Conservation Science
Northeast Region
Hurricane Sandy. Credit: NOAA/NASA


Conservation in a Changing Climate

"Like the resource it seeks to protect, wildlife conservation must be dynamic, changing as conditions change, seeking always to become more effective.:" – Rachel Carson

Today the U.S. Fish and Wildlife Service and conservation community at large face issues of scale, pace and complexity unheard of in Rachel Carson's time. When the conservationist's seminal work Silent Spring was published in 1962, the world's human population was slightly more than 3 billion.
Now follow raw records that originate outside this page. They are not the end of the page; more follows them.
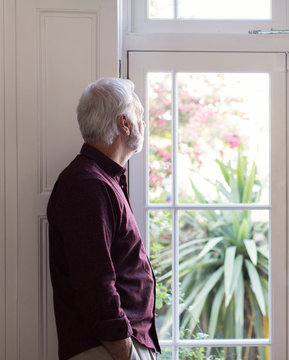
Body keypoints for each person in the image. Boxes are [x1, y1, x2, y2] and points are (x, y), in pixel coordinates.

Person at [47, 78, 161, 360]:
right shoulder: (88, 185)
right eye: (140, 116)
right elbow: (95, 284)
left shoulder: (100, 180)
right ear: (124, 123)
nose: (143, 124)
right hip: (107, 351)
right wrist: (125, 351)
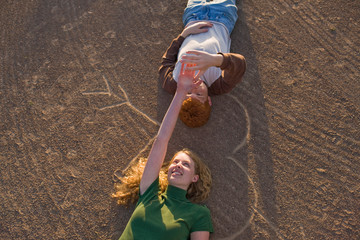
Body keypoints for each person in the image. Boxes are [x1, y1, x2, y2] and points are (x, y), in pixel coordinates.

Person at [113, 64, 213, 240]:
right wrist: (180, 92)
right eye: (175, 161)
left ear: (194, 178)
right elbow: (161, 140)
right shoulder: (149, 193)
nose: (178, 165)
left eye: (186, 164)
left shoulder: (198, 214)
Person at [159, 0, 247, 128]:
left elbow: (166, 62)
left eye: (187, 93)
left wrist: (184, 34)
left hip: (193, 15)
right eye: (199, 94)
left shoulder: (173, 83)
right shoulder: (218, 84)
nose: (193, 89)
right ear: (209, 100)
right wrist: (214, 60)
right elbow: (240, 64)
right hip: (222, 16)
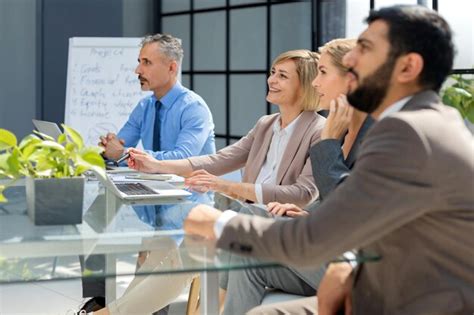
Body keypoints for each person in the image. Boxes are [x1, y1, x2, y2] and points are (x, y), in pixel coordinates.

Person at [183, 5, 474, 315]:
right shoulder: (422, 121)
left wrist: (220, 223)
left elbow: (321, 237)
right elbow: (361, 215)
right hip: (382, 278)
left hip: (411, 300)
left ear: (408, 67)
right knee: (256, 290)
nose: (350, 60)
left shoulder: (407, 130)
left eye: (365, 48)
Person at [217, 39, 376, 315]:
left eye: (323, 72)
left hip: (361, 268)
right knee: (248, 262)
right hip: (332, 252)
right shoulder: (344, 129)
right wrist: (307, 216)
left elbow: (352, 213)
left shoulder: (373, 135)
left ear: (350, 79)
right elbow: (336, 204)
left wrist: (327, 144)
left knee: (249, 219)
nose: (315, 83)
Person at [128, 49, 325, 207]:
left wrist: (225, 186)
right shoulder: (266, 124)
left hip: (283, 226)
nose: (271, 80)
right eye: (273, 72)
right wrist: (157, 166)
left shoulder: (319, 131)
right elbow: (220, 160)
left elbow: (303, 194)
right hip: (249, 213)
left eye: (282, 76)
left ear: (305, 86)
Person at [100, 33, 215, 161]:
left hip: (191, 181)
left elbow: (182, 160)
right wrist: (106, 150)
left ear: (171, 68)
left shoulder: (194, 108)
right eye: (139, 62)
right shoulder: (144, 107)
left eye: (147, 62)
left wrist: (124, 154)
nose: (138, 70)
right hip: (153, 181)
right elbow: (118, 149)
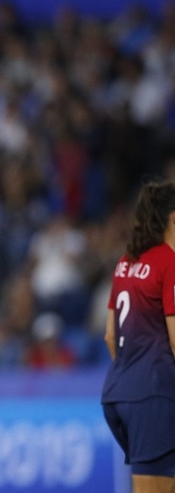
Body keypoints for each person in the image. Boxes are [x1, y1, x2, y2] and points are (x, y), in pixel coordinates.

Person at [102, 181, 175, 493]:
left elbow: (109, 336)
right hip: (154, 395)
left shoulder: (126, 262)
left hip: (119, 392)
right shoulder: (169, 261)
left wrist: (132, 376)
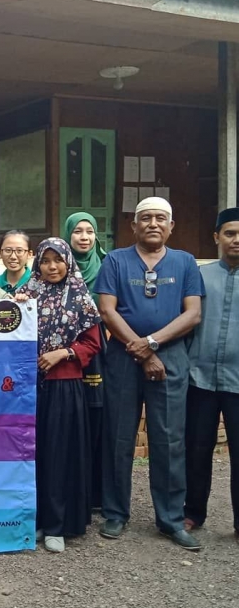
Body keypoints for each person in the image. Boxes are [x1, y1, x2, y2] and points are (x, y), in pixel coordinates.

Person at [95, 197, 204, 550]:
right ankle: (115, 512)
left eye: (161, 218)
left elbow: (193, 315)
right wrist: (141, 351)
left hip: (170, 357)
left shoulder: (186, 262)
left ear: (171, 226)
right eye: (146, 218)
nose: (153, 223)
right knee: (118, 436)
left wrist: (152, 344)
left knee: (169, 439)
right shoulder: (115, 260)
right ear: (134, 226)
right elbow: (108, 311)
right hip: (123, 358)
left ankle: (171, 519)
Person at [24, 239, 102, 553]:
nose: (52, 267)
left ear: (68, 262)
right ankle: (38, 519)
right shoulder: (26, 296)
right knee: (34, 453)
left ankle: (58, 524)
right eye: (46, 261)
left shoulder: (80, 298)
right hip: (29, 387)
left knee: (59, 454)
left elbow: (93, 343)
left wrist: (63, 353)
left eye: (58, 260)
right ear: (37, 264)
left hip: (64, 385)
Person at [184, 207, 239, 536]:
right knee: (197, 448)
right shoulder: (200, 277)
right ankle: (193, 512)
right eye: (230, 233)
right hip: (200, 377)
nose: (236, 240)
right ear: (216, 237)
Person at [63, 212, 107, 510]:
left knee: (98, 416)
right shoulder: (58, 268)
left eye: (89, 231)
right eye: (77, 231)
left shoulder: (107, 268)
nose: (84, 237)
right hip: (64, 359)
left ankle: (97, 494)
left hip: (100, 353)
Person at [0, 230, 33, 295]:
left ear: (29, 254)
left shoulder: (38, 283)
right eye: (8, 250)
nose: (13, 257)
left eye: (19, 250)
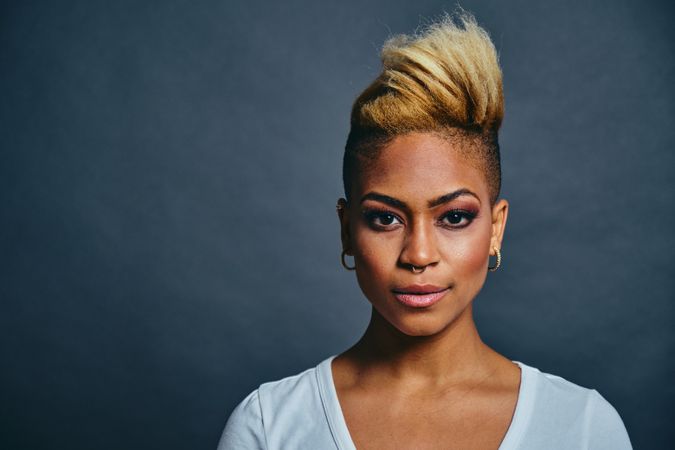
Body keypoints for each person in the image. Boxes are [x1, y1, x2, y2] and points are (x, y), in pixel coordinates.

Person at [217, 10, 632, 450]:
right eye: (385, 218)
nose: (418, 255)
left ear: (495, 228)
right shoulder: (269, 425)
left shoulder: (583, 427)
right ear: (346, 230)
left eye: (454, 217)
Today it is more than 7 billion people and is expected to reach nearly 9 billion by the year 2042. As the number of people has increased — along with rapid industrialization and development — resource management challenges such as habitat fragmentation, contamination, pollution, invasive species, disease and threats to water quality and quantity have grown as well.
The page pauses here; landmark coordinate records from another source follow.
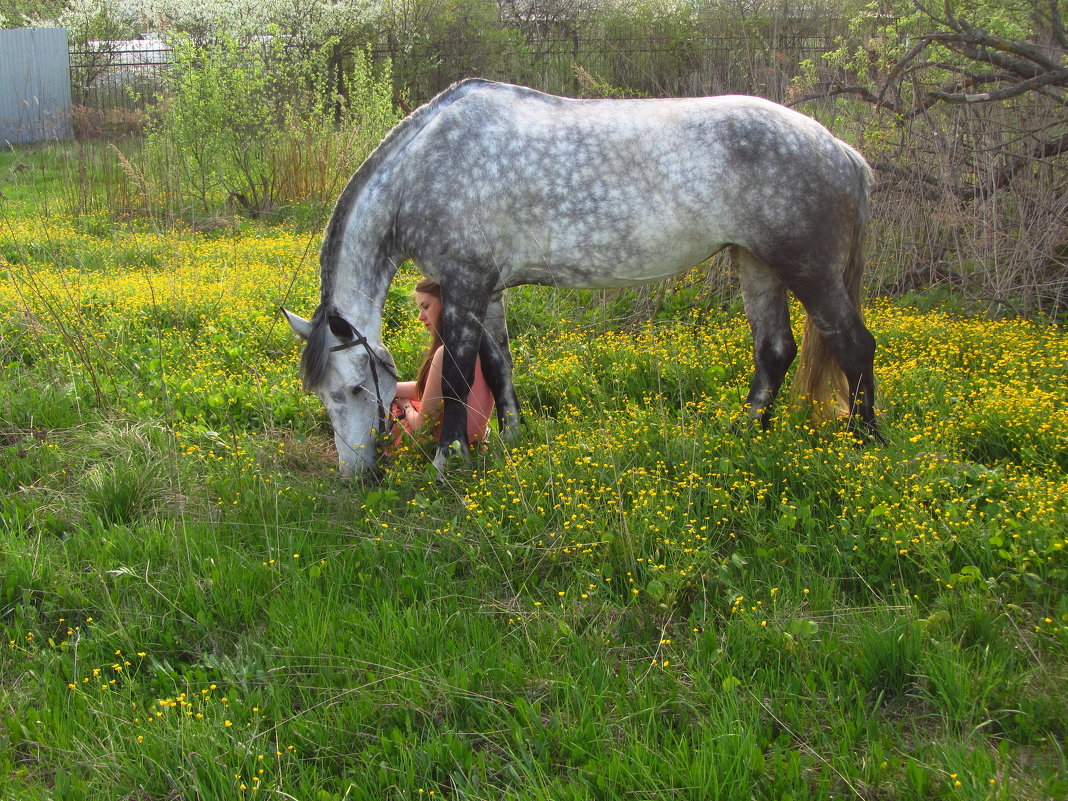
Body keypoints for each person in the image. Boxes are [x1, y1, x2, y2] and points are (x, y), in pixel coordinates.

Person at [390, 279, 495, 451]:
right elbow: (430, 392)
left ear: (447, 304)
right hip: (477, 447)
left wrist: (405, 404)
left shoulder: (446, 353)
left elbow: (421, 428)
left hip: (443, 448)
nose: (420, 316)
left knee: (390, 409)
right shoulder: (482, 346)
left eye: (426, 306)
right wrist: (390, 388)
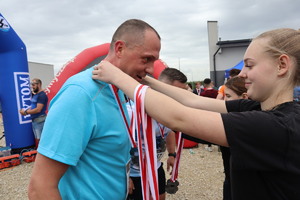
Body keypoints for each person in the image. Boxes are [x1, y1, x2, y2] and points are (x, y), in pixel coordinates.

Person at [93, 28, 300, 199]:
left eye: (249, 65)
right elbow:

Accelerating climate change will exacerbate all of these resource threats and affect our nation's fish, wildlife, and plant resources in profound ways. While many species will continue to thrive, some populations may decline, many will shift their ranges substantially, and still others will face increased risk of becoming extinct. Others will survive in the wild only through direct and continuous intervention by wildlife and fisheries managers. This defining challenge for the conservation community requires the Service and its partners to apply the skill, determination, creativity, and commitment to conserving the nation's natural resources that have defined the American conservation movement since its inception more than 160 years ago.

Our Response

The Service's Climate Change Strategic Plan is a blueprint for action in a time of uncertainty. It calls for the Service to rise to the challenges at hand, lay the foundation for wise decisions in the future, and begin taking steps right now to begin a continuous and dynamic process of actions that will be crucial to conserving our nation's fish and wildlife resources in the years to come.

The plan establishes a basic framework within which the agency will work as part of the larger conservation community to help ensure the sustainability of fish, wildlife, plants and habitats in the face of accelerating climate change. It is also an integral part of the Department of the Interior's Strategy for addressing climate change, and will enable the Service to play a key role in achieving Departmental objectives related to climate change.
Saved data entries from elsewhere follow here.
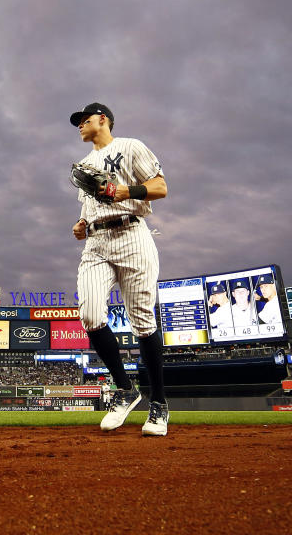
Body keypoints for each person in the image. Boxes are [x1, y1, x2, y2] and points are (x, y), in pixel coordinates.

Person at [69, 102, 171, 436]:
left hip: (132, 233)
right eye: (78, 122)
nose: (80, 125)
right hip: (96, 243)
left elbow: (160, 188)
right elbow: (91, 204)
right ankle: (126, 389)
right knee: (90, 315)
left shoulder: (130, 146)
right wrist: (82, 223)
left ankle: (158, 404)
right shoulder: (85, 163)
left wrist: (126, 190)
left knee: (142, 320)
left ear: (103, 120)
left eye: (85, 119)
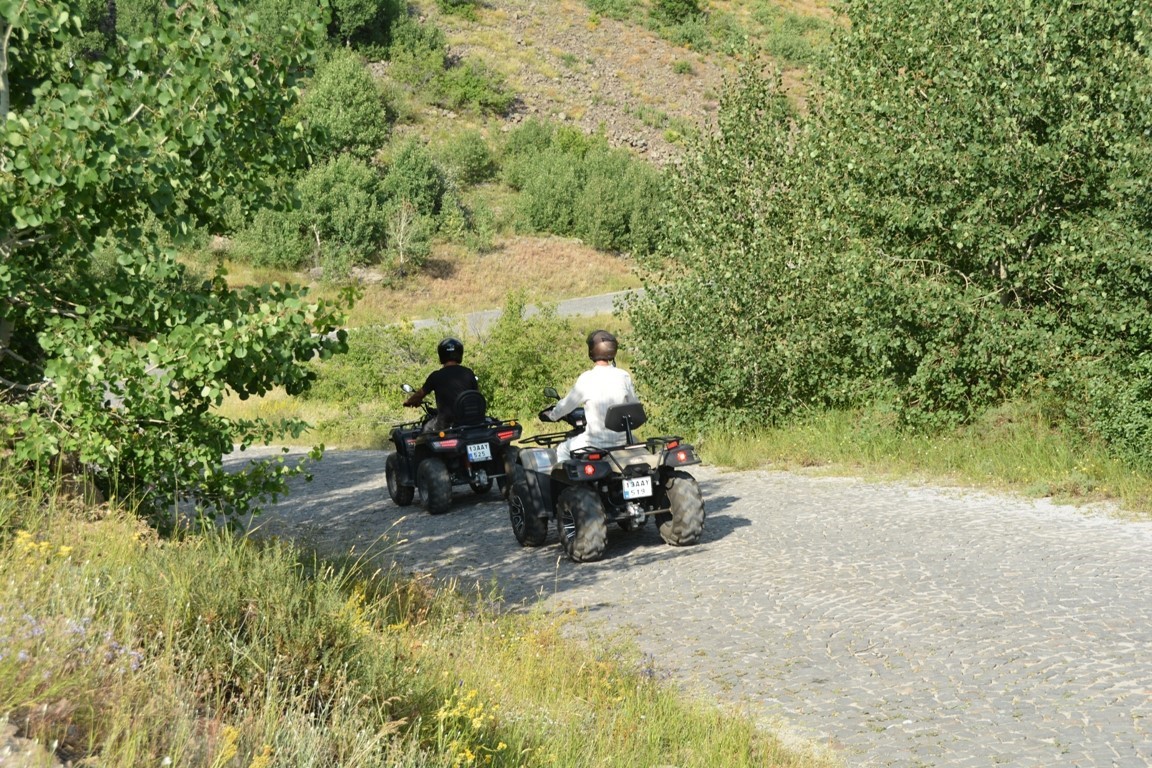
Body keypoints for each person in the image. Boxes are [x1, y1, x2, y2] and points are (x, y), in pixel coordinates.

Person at [542, 330, 638, 462]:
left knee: (562, 449)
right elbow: (634, 407)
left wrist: (553, 415)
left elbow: (566, 405)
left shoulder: (587, 378)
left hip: (594, 443)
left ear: (592, 350)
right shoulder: (624, 376)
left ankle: (568, 482)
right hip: (622, 441)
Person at [404, 337, 479, 432]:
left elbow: (420, 394)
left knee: (425, 431)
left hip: (446, 423)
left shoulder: (435, 376)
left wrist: (409, 402)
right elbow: (477, 396)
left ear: (441, 354)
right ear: (460, 353)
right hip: (471, 420)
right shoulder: (469, 373)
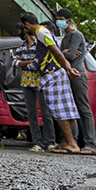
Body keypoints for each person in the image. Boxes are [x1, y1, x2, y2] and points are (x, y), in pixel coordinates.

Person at [21, 12, 81, 155]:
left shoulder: (41, 32)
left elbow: (56, 52)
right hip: (56, 72)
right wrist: (67, 68)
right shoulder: (44, 32)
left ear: (26, 25)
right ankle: (67, 141)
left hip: (53, 73)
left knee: (59, 109)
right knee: (65, 108)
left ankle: (72, 143)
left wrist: (67, 67)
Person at [56, 8, 96, 155]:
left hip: (77, 74)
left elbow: (71, 56)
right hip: (68, 75)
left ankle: (91, 144)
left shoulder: (76, 35)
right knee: (71, 110)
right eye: (57, 18)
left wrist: (65, 53)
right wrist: (64, 53)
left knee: (84, 108)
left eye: (60, 18)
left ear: (68, 20)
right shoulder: (66, 37)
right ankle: (73, 142)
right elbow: (63, 56)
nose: (58, 21)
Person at [14, 23, 56, 152]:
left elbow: (38, 64)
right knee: (31, 114)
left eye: (19, 30)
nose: (18, 33)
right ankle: (37, 142)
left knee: (46, 113)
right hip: (26, 83)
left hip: (40, 82)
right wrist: (29, 63)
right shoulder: (20, 47)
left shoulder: (39, 45)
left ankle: (50, 141)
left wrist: (24, 64)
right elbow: (15, 63)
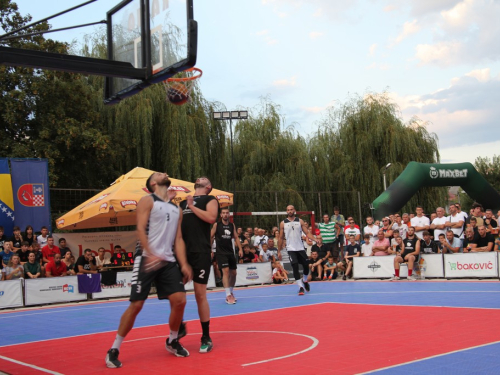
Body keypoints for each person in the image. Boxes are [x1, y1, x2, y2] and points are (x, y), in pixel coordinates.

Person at [105, 172, 193, 368]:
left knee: (180, 300)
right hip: (146, 258)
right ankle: (114, 349)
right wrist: (151, 253)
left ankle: (172, 340)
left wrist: (184, 263)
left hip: (167, 260)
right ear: (153, 183)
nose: (165, 174)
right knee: (136, 305)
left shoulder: (176, 208)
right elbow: (139, 228)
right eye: (160, 174)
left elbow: (178, 239)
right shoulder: (147, 201)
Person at [179, 176, 218, 353]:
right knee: (176, 294)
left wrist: (192, 206)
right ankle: (177, 330)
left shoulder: (210, 200)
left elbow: (211, 218)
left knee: (199, 295)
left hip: (200, 251)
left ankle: (206, 336)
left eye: (204, 179)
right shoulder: (181, 203)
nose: (199, 178)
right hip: (182, 253)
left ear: (208, 186)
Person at [278, 205, 316, 295]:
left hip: (300, 248)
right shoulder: (283, 223)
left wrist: (315, 239)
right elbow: (280, 238)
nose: (290, 211)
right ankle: (301, 287)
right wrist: (278, 251)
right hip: (290, 248)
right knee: (294, 266)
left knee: (306, 266)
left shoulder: (300, 221)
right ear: (286, 211)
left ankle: (305, 280)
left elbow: (307, 233)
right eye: (288, 210)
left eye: (291, 209)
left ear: (294, 210)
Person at [211, 207, 243, 305]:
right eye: (223, 213)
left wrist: (240, 249)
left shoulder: (231, 225)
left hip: (230, 252)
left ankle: (231, 292)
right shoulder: (217, 225)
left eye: (227, 213)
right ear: (221, 215)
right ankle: (227, 295)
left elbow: (236, 237)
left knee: (233, 273)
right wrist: (210, 249)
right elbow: (211, 236)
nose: (225, 214)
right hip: (221, 253)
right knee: (225, 271)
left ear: (229, 215)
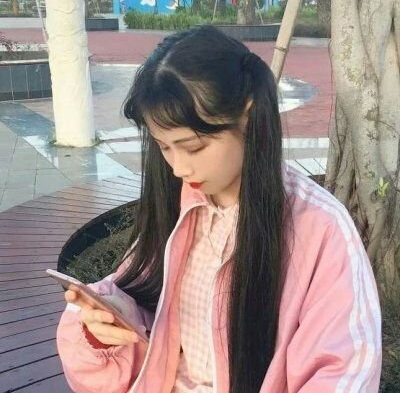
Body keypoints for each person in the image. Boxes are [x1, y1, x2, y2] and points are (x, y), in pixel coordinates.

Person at [56, 25, 382, 393]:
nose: (178, 168)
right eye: (164, 147)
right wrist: (109, 318)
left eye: (193, 147)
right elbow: (149, 306)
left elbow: (341, 372)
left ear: (248, 116)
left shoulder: (319, 227)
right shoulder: (180, 207)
Key aspects of our response include:

  • Adaptation: Helping fish and wildlife adjust to the impact of climate change and moderating impacts through the application of cutting-edge science in managing species and habitats.
  • Mitigation: Reducing levels of greenhouse gases in the Earth's atmosphere.
  • Engagement: Joining forces with others to seek solutions to the challenges and threats to fish and wildlife conservation posed by climate change.

The Service's strategic response employs a science-based adaptive resource management framework for conserving species on a landscape scale. Working with others, we will bring to bear the best available planning, research, monitoring, and management tools to deliver conservation in the right places at the right time to address the challenges posed by climate change.